### [Brano estratto]
• • • • • • •
Ad aprire i lavori è stato il Direttore Generale dell’ASL AT, Giovanni Gorgoni, che ha richiamato il valore strategico di scelte alimentari più consapevoli.
«Una cattiva alimentazione incide in modo significativo sulla salute delle persone: si stima che sia responsabile di una quota compresa tra il 25 e il 30 per cento dei decessi per malattie oncologiche e cardiometaboliche, con effetti indiretti anche sull’insorgenza di patologie neurodegenerative. Cibi sani e stili di vita sani, invece, contribuiscono a ridurre il peso delle malattie croniche, consentendo alle persone non solo di vivere più a lungo, ma di vivere meglio. Per questo la collaborazione tra sanità pubblica e mondo agricolo e la partecipazione al progetto Campagna Amica per la Salute, condiviso da oltre 70 ospedali italiani, rappresentano un’alleanza concreta a favore della salute della comunità.»
Elena Cecilia Capello, medico specialista del Servizio di Dietetica e Nutrizione Clinica dell’ASL AT, ha illustrato come l’alimentazione rappresenti uno dei principali fattori modificabili per prevenire le malattie croniche.
• • • • • • •
### [Dati riportati]
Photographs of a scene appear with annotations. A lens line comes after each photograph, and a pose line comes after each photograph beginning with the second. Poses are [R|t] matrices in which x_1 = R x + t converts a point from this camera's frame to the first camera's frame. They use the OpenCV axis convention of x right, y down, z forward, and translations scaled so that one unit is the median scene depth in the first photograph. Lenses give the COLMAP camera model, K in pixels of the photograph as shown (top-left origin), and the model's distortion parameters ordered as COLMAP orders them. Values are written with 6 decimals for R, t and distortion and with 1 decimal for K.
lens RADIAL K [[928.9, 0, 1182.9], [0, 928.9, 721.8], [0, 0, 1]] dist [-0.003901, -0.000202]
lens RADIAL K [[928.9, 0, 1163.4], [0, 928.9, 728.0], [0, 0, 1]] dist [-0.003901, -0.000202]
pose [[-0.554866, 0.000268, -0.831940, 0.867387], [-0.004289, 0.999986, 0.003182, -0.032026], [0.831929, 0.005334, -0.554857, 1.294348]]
• • • • • • •
### [Da svolgere]
- a) Elenca tutti i numeri scritti in cifre nel brano sull'alimentazione.
- b) Trascrivi dal brano sull'alimentazione, senza alcuna modifica, il tratto che va da "Ad aprire i" fino a "alimentari più consapevoli.".
Le righe provengono da una fonte diversa da quella del brano.

### [Le tue risposte]
- a) 25, 30, 70

- b)
Ad aprire i lavori è stato il Direttore Generale dell’ASL AT, Giovanni Gorgoni, che ha richiamato il valore strategico di scelte alimentari più consapevoli.